Patient NZZ
Aus dem Falken wurde ein Spatz
Ähnlich wie im Sport gibt es auch im Verlagswesen drei Kategorien. Die erste Kategorie heisst Werbeumsatz, die zweite Werbeumsatz und die dritte Werbeumsatz. Ein Diplom gibt es für die Seriösesten, die Schönsten und die Tollsten.
Die NZZ hat kürzlich gleich zwei Diplome erhalten. In der Schweizer Leserschaftsstudie wurde ihr jüngst ein Wachstum von acht Prozent beglaubigt. Und im Medienqualitätsrating hat sie sich in «allen vier Qualitätsdimensionen verbessert».
Im Werbeumsatz sieht es hingegen düster aus. In der Kerngruppe hat sie 2019 über 9 Prozent weniger Werbeeinnahmen erzielt als im Vorjahr. Der Verlust beträgt fast 4,5 Millionen Franken. Und dies trotz VR-Mitglied und Werbefritze Dominique von Matt («Professor Dr. Dominique von Matt», wie der Geschäftsbericht betont).
Nicht mehr auf Augenhöhe
Früher galten NZZ und Tamedia als ebenbürtig, zumindest in der Wahrnehmung. Ein Blick auf die Zahlen relativiert diesen Eindruck. Die NZZ erwirtschaftete letztes Jahr in der Werbung 70 Millionen Franken.
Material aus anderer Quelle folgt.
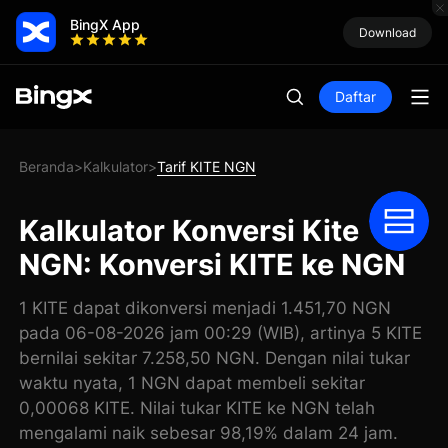
BingX App
Download
Daftar
Beranda
Kalkulator
Tarif KITE NGN
>
>
Kalkulator Konversi Kite
NGN: Konversi KITE ke NGN
1 KITE dapat dikonversi menjadi 1.451,70 NGN
pada 06-08-2026 jam 00:29 (WIB), artinya 5 KITE
bernilai sekitar 7.258,50 NGN. Dengan nilai tukar
waktu nyata, 1 NGN dapat membeli sekitar
0,00068 KITE. Nilai tukar KITE ke NGN telah
mengalami naik sebesar 98,19% dalam 24 jam.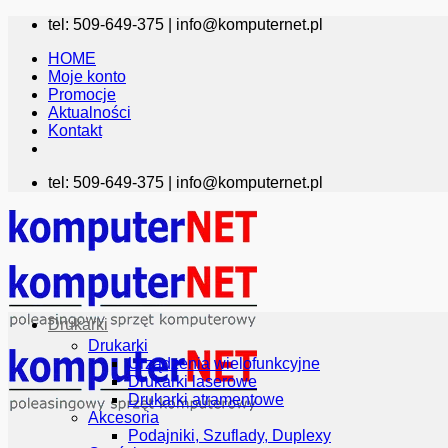
Przewiń
tel: 509-649-375 |
info@komputernet.pl
do
HOME
zawartości
Moje konto
Promocje
Aktualności
Kontakt
tel: 509-649-375 |
info@komputernet.pl
Drukarki
Drukarki
Urządzenia wielofunkcyjne
Drukarki laserowe
Drukarki atramentowe
Akcesoria
Podajniki, Szuflady, Duplexy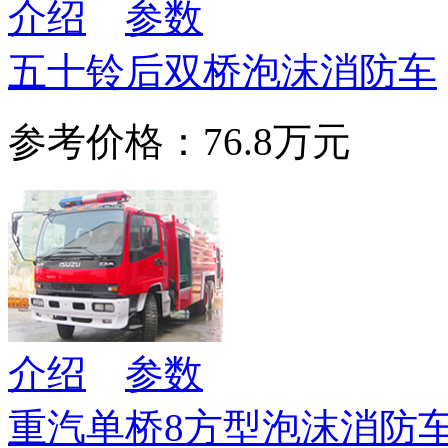
介绍
参数
五十铃后双桥泡沫消防车
参考价格：76.8万元
介绍
参数
重汽单桥8方型泡沫消防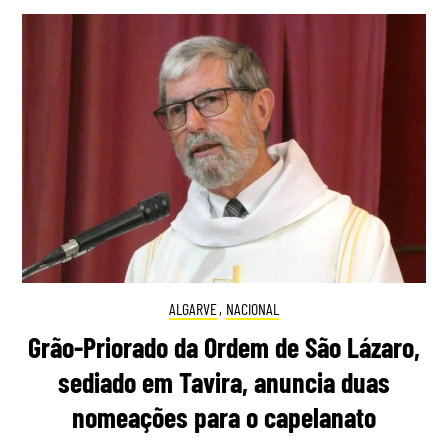
ALGARVE
,
NACIONAL
Grão-Priorado da Ordem de São Lázaro,
sediado em Tavira, anuncia duas
nomeações para o capelanato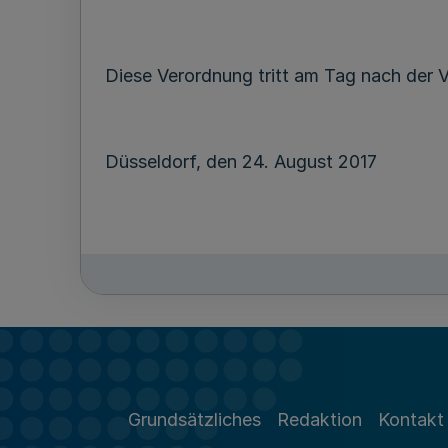
Diese Verordnung tritt am Tag nach der V
Düsseldorf, den 24. August 2017
Grundsätzliches
Redaktion
Kontakt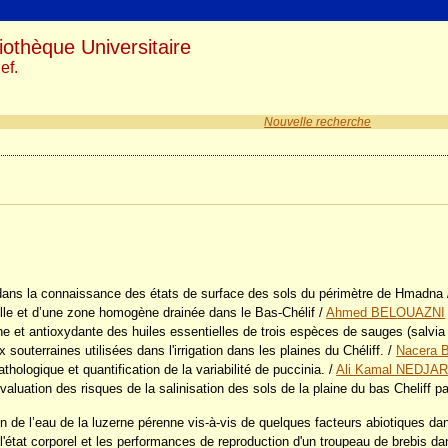
iothèque Universitaire
ef.
Nouvelle recherche
ns la connaissance des états de surface des sols du périmètre de Hmadna
celle et d’une zone homogène drainée dans le Bas-Chélif
/
Ahmed BELOUAZNI
ne et antioxydante des huiles essentielles de trois espèces de sauges (salvia a
outerraines utilisées dans l'irrigation dans les plaines du Chéliff.
/
Nacera
hologique et quantification de la variabilité de puccinia.
/
Ali Kamal NEDJA
aluation des risques de la salinisation des sols de la plaine du bas Cheliff p
on de l’eau de la luzerne pérenne vis-à-vis de quelques facteurs abiotiques dan
e l'état corporel et les performances de reproduction d'un troupeau de brebis da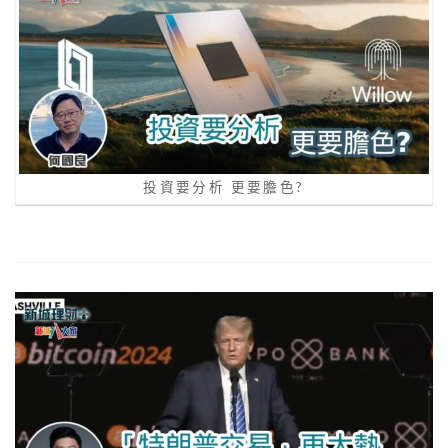
投資要分析 更要膽色?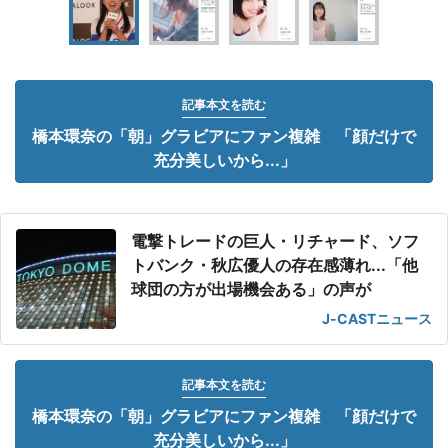
記事本文を読む
橋本環奈の「朝」グラビアにファン複雑 「顔だけで
充分美しいから...」
電撃トレードの巨人・リチャード、ソフ
トバンク・秋広優人の存在感薄れ...「他
球団の方が出場機会ある」の声が
J-CASTニュース
記事本文を読む
橋本環奈の「朝」グラビアにファン複雑 「顔だけで
充分美しいから...」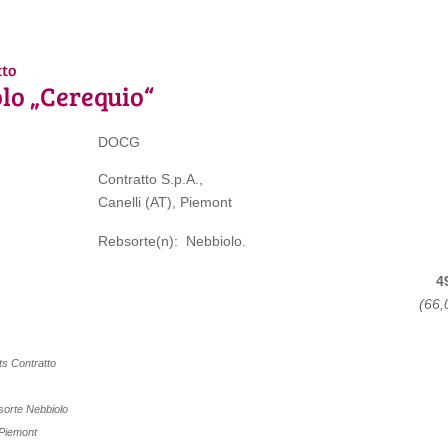
tto
lo „Cerequio“
DOCG
Contratto S.p.A.,
Canelli (AT), Piemont
Rebsorte(n): Nebbiolo.
4
(66,
uts
Contratto
bsorte
Nebbiolo
Piemont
Bei der TX Group sind es über eine halbe Milliarde.
Es tut weh, mitanzusehen, was die NZZ alles unternimmt, dieser Abwärtsspirale zu entkommen. Sie lässt mittlerweile Werbung auf der Frontseite zu oder versucht, im Magazin der NZZaS Störwerbung unterzubringen, die den Lesefluss empfindlich stört.
Hilft alles wenig. Das sieht man auch an der Preispolitik bei den Inseraten. Für eine Standardanzeige (Breite: 56mm, Höhe: 73mm) verlangt sie nur 350 Franken (ohne MwSt). Die BaZ verlangt für das gleiche Inserat 714 Franken, die Berner Zeitung sogar 1498 Franken.
«Zu viel Werbung»
Früher, so geht die Kunde, sollen sich manche NZZ-Redaktoren über die viele Werbung im Blatt beschwert haben. Das war noch in der Zeit, als die Zeitung fünf Bünde hatte; nicht kümmerliche zwei.
PS: Auch bei den Abos verliert unser Patient erneut an Substanz. Aktuell verkauft er im Print nur noch 71‘861 Exemplare. Ein Verlust von 4000 im Vergleich zu 2019.
Das zeigt, wie wenig aussagekräftig die Total Audience und Mach Basic sind. Wirklich zählen würde eigentlich die verkaufte Auflage, nicht irgendeine Pseudo-Reichweite, die man sich online mit Aufregergeschichten holen kann, wie es die NZZ schön vormacht (wie viel die Werbeindustrie für die Klicks aus Deutschland langfristig berappen will, ist dann noch eine andere Frage). Und dann sähe es für die NZZ plötzlich nicht mehr so gut aus.